Secondary Endosymbiosis in Chlorarachniophytes

Endosymbiosis involves one cell engulfing another to produce, over time, a coevolved relationship in which neither cell can survive alone. For instance, red and green algae chloroplasts formed when an ancestral prokaryote engulfed a photosynthetic cyanobacterium.

This evidence suggests the possibility that an ancestral cell (already containing a photosynthetic endosymbiont) was engulfed by another eukaryote cell, resulting in a secondary endosymbiosis. Molecular and morphological evidence suggests chlorarachniophyte protists formed from a secondary endosymbiotic event. Chlorarachniophytes are rare algae indigenous to tropical seas and sand. They are part of the Rhizarian supergroup. Chlorarachniophytes are reticulose amoebae, extending thin cytoplasmic strands that interconnect them with other chlorarachniophytes in a cytoplasmic network. Scientists believe these protists originated from a eukaryote engulfing a green alga, the latter of which had previously established an endosymbiotic relationship with a photosynthetic cyanobacterium (Figure 19).

 

Several lines of evidence support that chlorarachniophytes evolved from secondary endosymbiosis. The chloroplasts within the green algal endosymbionts are still capable of photosynthesis, making chlorarachniophytes photosynthetic. The green algal endosymbiont also exhibits a vestigial nucleus. In fact, chlorarachniophytes appear to be the products of an evolutionarily recent secondary endosymbiotic event. Chlorarachniophytes plastids have four surrounding membranes:

• The first two correspond to the inner and outer membranes of the photosynthetic cyanobacterium.
• The third corresponds to the plasma membrane of the green alga.
• The fourth corresponds to the vacuole that surrounds the green alga when it became engulfed by the chlorarachniophyte ancestor.
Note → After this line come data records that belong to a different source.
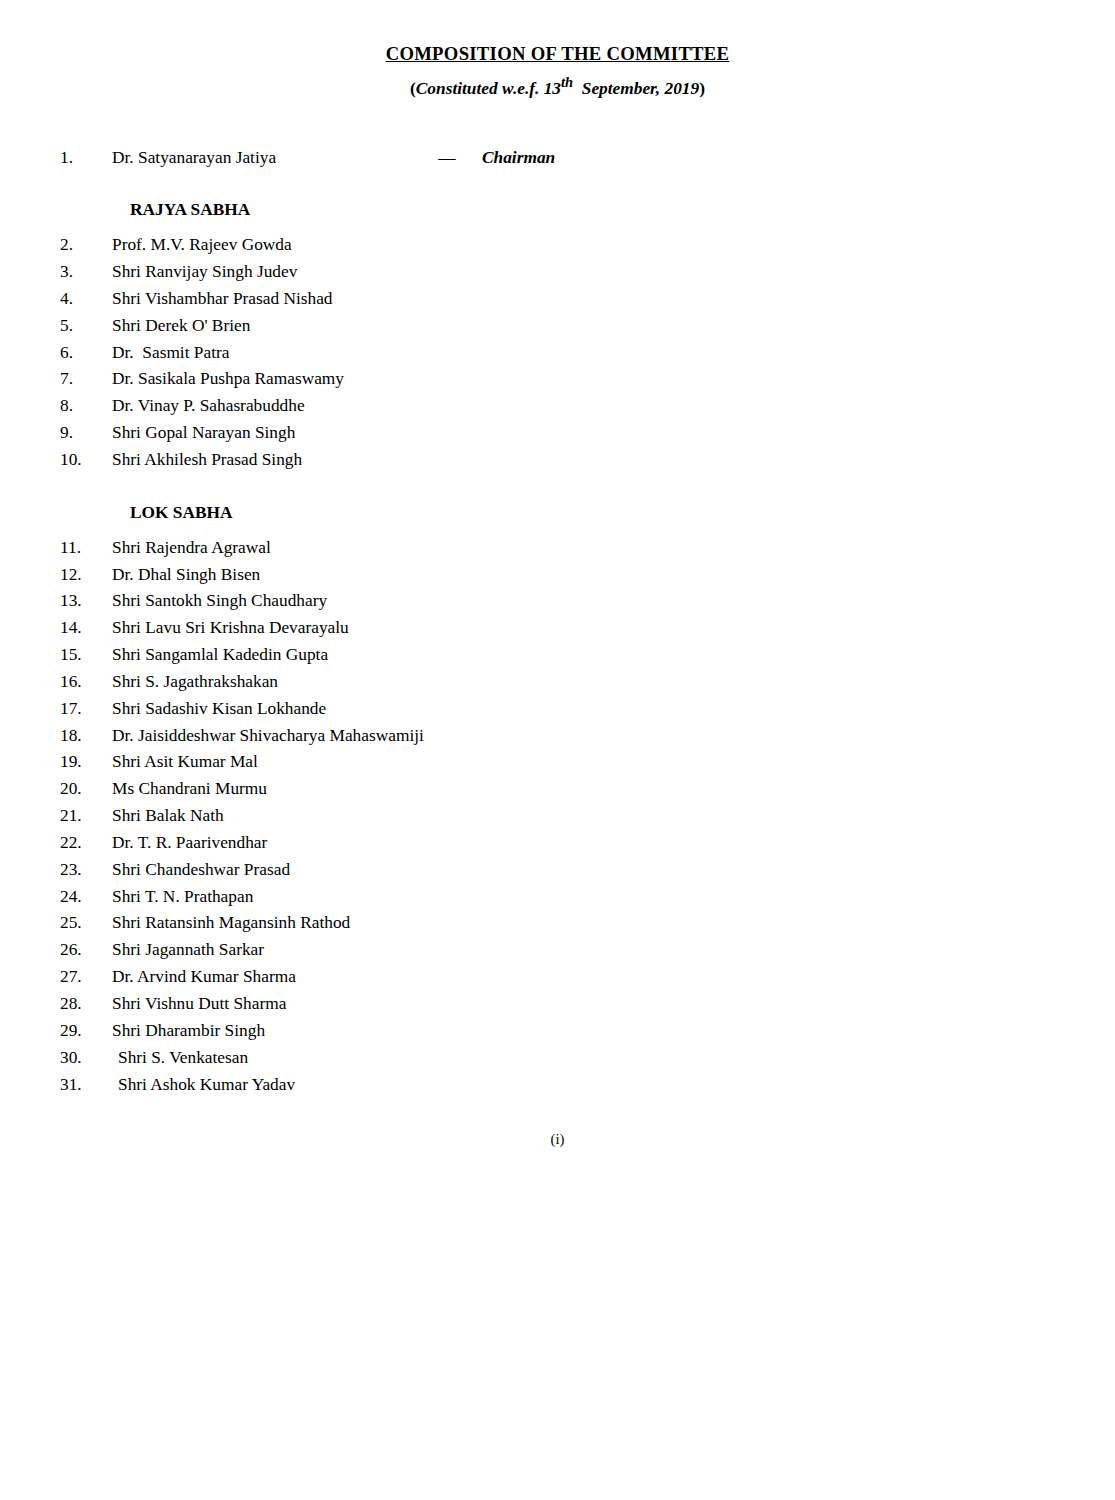COMPOSITION OF THE COMMITTEE
(Constituted w.e.f. 13th September, 2019)
1. Dr. Satyanarayan Jatiya — Chairman
RAJYA SABHA
2. Prof. M.V. Rajeev Gowda
3. Shri Ranvijay Singh Judev
4. Shri Vishambhar Prasad Nishad
5. Shri Derek O' Brien
6. Dr. Sasmit Patra
7. Dr. Sasikala Pushpa Ramaswamy
8. Dr. Vinay P. Sahasrabuddhe
9. Shri Gopal Narayan Singh
10. Shri Akhilesh Prasad Singh
LOK SABHA
11. Shri Rajendra Agrawal
12. Dr. Dhal Singh Bisen
13. Shri Santokh Singh Chaudhary
14. Shri Lavu Sri Krishna Devarayalu
15. Shri Sangamlal Kadedin Gupta
16. Shri S. Jagathrakshakan
17. Shri Sadashiv Kisan Lokhande
18. Dr. Jaisiddeshwar Shivacharya Mahaswamiji
19. Shri Asit Kumar Mal
20. Ms Chandrani Murmu
21. Shri Balak Nath
22. Dr. T. R. Paarivendhar
23. Shri Chandeshwar Prasad
24. Shri T. N. Prathapan
25. Shri Ratansinh Magansinh Rathod
26. Shri Jagannath Sarkar
27. Dr. Arvind Kumar Sharma
28. Shri Vishnu Dutt Sharma
29. Shri Dharambir Singh
30. Shri S. Venkatesan
31. Shri Ashok Kumar Yadav
(i)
In other lineages involving secondary endosymbiosis, there are only three identifiable membranes around plastids. This missing membrane is currently interpreted as a sequential loss of a membrane during the course of evolution.

The process of secondary endosymbiosis is not unique to chlorarachniophytes. Excavates and chromalveolates also have secondary plastids. In the Excavates, secondary endosymbiosis of green algae led to euglenid protists. Meanwhile, in the Chromalveolates, secondary endosymbiosis of red algae led to the evolution of plastids in dinoflagellates, apicomplexans, and stramenopiles.
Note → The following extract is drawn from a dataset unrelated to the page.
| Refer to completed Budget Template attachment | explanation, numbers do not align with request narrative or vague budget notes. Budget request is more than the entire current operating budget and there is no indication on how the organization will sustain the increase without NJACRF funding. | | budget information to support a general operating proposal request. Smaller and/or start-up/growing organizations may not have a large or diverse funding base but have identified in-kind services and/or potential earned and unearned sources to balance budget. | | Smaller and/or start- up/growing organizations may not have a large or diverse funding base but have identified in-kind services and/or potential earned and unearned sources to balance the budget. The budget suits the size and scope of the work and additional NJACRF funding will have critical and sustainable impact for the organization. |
Case Study: What Does “Slug Power” Have to Do with the Origins of Chloroplasts?

Read the following excerpt from the Howard Hughes Medical Institute (HHMI) BioInteractive module entitled “Slug Power.”
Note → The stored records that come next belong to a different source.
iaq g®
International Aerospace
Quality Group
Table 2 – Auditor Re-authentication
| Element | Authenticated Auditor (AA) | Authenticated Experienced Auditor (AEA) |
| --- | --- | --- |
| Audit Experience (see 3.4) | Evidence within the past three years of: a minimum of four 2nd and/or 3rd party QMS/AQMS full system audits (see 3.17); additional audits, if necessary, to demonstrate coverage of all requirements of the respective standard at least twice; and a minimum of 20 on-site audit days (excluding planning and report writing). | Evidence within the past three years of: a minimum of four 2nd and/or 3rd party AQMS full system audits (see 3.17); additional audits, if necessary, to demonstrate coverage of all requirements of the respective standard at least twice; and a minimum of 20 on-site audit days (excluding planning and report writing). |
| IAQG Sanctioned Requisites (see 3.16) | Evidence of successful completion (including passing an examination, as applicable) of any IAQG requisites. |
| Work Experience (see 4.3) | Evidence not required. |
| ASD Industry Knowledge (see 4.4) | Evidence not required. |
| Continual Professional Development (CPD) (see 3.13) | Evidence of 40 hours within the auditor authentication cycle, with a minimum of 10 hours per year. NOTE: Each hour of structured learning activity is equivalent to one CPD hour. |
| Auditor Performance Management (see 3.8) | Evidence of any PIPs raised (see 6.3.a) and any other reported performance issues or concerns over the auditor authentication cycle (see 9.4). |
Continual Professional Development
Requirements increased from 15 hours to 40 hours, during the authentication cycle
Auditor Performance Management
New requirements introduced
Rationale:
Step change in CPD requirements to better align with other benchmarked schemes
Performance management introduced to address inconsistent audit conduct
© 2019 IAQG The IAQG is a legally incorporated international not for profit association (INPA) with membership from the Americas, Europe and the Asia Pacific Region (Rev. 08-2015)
The sacoglossan sea slug Elysia crispata can be found sunbathing on Caribbean reefs (Figure 20). The slug feeds on green algae but can survive for more than a month without eating. This is because sea slugs store chloroplasts, organelles in the cells of plants and algae that capture energy from sunlight and convert it to chemical energy by photosynthesis, as they ingest different species of green algae. The chloroplasts are stored in the slug’s digestive epithelium and remain active for up to 3–4 months, providing nutrients from photosynthesis, as well as camouflage by making the slug green in colour. “Kleptoplasty,” or “stolen plastids,” is the term for the slugs’ remarkable ability. Some marine protists including foraminifera, dinoflagellates, and ciliates are capable of kleptoplasty, but sea slugs are the only animals to exhibit kleptoplasty.

Think about it! Propose a hypothesis to explain how the ability of sea slugs to generate food from stolen chloroplasts relates to the evolution of the organelle itself.